NATO took a step closer to getting out of the Afghan war on Sunday as the Kabul government announced local forces would take over control of security in a large new slice of the country.
In the third phase of a five-tranche military transition process, 122 more districts throughout Afghanistan will come under local command, putting Afghan forces in control of security for 75 percent of the population.
Kapisa province, where French troops are based, is one of three provinces designated for a complete handover. French president-elect Francois Hollande pledged during his election campaign to pull France’s 3,400 troops out this year.
NATO has a total of 130,000 soldiers helping the government of President Hamid Karzai fight an insurgency by hardline Taliban Islamists, and they are due to withdraw by the end of 2014 when the transition process is complete.
But the conflict is increasingly unpopular in the US and other contributing nations, with opinion polls showing a desire to get out as soon as possible.
While NATO is quick to praise the growing skills of the 350,000-strong Afghan security forces it is training to take over, officers acknowledge the war will not be won on the battlefield.
The US and Karzai have made moves towards peace talks with the Taliban but in a setback to the process a senior member of Karzai’s High Peace Council was assassinated in a drive-by shooting in Kabul in broad daylight on Sunday.
Arsala Rahmani, a former minister in the Taliban regime, was killed just hours before the transition announcement.
A key negotiator in the council, he “had recently established contacts with senior Taliban leaders”, a senior security official told AFP.
The insurgents had in March pulled out of preliminary talks with the US in Qatar, saying Washington had not fulfilled confidence-building pledges such as releasing five Taliban leaders from the US military prison in Guantanamo Bay.
And they have steadfastly rejected talks with Karzai’s administration, describing it as a puppet of the Americans.
Government officials said the handover’s third phase would start immediately and could take as little as six months, although according to NATO’s International Security Assistance Force complete transition in an area can take 12-18 months.
NATO Secretary General Anders Fogh Rasmussen welcomed the latest announcement.
“The completion of transition at the end of 2014 will mark the end of NATO’s combat role, but not the end of our engagement,” he said in a statement.
“NATO is committed to an enduring partnership with Afghanistan, and to providing the training which the Afghan forces will still need, beyond 2014.”

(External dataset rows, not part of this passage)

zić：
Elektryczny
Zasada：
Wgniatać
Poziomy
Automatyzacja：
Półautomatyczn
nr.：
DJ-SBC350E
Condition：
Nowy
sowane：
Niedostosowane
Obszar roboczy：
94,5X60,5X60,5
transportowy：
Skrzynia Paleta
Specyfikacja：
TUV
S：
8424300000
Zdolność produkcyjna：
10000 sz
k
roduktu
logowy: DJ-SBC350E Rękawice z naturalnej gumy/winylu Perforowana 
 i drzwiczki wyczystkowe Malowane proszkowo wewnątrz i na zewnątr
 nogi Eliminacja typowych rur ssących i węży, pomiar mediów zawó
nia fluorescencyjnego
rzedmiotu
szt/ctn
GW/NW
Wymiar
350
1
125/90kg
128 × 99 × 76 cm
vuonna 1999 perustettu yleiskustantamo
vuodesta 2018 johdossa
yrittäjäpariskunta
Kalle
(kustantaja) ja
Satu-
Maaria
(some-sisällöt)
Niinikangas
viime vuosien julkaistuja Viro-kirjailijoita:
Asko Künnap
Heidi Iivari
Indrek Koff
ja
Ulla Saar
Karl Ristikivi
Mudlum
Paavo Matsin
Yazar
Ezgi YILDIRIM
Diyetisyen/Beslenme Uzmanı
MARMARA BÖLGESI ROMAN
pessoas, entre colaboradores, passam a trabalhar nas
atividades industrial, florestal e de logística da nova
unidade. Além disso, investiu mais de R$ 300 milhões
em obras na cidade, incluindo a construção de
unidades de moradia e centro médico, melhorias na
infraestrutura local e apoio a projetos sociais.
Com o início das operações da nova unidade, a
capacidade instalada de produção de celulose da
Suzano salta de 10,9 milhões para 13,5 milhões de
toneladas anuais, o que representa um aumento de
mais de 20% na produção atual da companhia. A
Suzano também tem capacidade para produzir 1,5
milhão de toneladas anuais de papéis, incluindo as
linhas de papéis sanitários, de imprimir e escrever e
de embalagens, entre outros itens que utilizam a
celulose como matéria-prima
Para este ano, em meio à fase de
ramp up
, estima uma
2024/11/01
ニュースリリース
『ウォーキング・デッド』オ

The commander of NATO’s International Security Assistance Force (ISAF), General John Allen, also hailed the move, calling it “a testament to the capacity and capability of the Afghan National Security Force”.
“Afghanistan continues to move forward in securing the sovereign future of their country and the security of its borders, and this is another step in bringing the hope of greater prosperity to the Afghan people,” said Allen.
The total number of districts covered by the three phases is 260 in all of Afghanistan’s 34 provinces, with every provincial capital now in a designated area of transition, ISAF said.
The first two phases — the first in July last year — have already put 50 percent of the population under Afghan security control, although NATO forces still provide vital back-up and crucial air support.